++++ Data for this task ++++

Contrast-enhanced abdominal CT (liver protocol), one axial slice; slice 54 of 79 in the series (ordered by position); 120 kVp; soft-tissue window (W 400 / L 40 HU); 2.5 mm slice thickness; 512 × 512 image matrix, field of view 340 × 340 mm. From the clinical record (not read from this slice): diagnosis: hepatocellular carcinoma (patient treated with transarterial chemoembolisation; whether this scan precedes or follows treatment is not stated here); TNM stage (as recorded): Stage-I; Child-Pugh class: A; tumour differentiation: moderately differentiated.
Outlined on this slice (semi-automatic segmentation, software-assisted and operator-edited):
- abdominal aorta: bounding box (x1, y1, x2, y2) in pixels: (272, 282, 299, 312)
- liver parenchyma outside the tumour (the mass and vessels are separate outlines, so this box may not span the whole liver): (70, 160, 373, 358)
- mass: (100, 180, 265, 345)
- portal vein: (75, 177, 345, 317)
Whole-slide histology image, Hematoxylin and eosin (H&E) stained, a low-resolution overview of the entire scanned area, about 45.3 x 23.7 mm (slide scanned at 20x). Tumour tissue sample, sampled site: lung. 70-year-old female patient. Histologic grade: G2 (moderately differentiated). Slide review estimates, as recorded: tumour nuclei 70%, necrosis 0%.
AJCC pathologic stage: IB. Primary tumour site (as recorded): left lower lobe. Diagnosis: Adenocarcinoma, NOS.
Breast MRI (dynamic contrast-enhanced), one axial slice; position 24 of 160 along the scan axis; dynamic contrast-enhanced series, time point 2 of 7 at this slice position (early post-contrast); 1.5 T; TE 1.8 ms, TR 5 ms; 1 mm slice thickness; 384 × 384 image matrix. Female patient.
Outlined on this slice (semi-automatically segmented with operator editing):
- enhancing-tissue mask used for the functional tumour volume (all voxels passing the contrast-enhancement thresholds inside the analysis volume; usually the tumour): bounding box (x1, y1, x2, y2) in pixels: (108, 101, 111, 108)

++++

About this exercise: Every record must be transcribed exactly as written.

The answer:
Contrast-enhanced abdominal CT (liver protocol), one axial slice; slice 54 of 79 in the series (ordered by position); 120 kVp; soft-tissue window (W 400 / L 40 HU); 2.5 mm slice thickness; 512 × 512 image matrix, field of view 340 × 340 mm. From the clinical record (not read from this slice): diagnosis: hepatocellular carcinoma (patient treated with transarterial chemoembolisation; whether this scan precedes or follows treatment is not stated here); TNM stage (as recorded): Stage-I; Child-Pugh class: A; tumour differentiation: moderately differentiated.
Outlined on this slice (semi-automatic segmentation, software-assisted and operator-edited):
- abdominal aorta: bounding box (x1, y1, x2, y2) in pixels: (272, 282, 299, 312)
- liver parenchyma outside the tumour (the mass and vessels are separate outlines, so this box may not span the whole liver): (70, 160, 373, 358)
- mass: (100, 180, 265, 345)
- portal vein: (75, 177, 345, 317)
Whole-slide histology image, Hematoxylin and eosin (H&E) stained, a low-resolution overview of the entire scanned area, about 45.3 x 23.7 mm (slide scanned at 20x). Tumour tissue sample, sampled site: lung. 70-year-old female patient. Histologic grade: G2 (moderately differentiated). Slide review estimates, as recorded: tumour nuclei 70%, necrosis 0%.
AJCC pathologic stage: IB. Primary tumour site (as recorded): left lower lobe. Diagnosis: Adenocarcinoma, NOS.
Breast MRI (dynamic contrast-enhanced), one axial slice; position 24 of 160 along the scan axis; dynamic contrast-enhanced series, time point 2 of 7 at this slice position (early post-contrast); 1.5 T; TE 1.8 ms, TR 5 ms; 1 mm slice thickness; 384 × 384 image matrix. Female patient.
Outlined on this slice (semi-automatically segmented with operator editing):
- enhancing-tissue mask used for the functional tumour volume (all voxels passing the contrast-enhancement thresholds inside the analysis volume; usually the tumour): bounding box (x1, y1, x2, y2) in pixels: (108, 101, 111, 108)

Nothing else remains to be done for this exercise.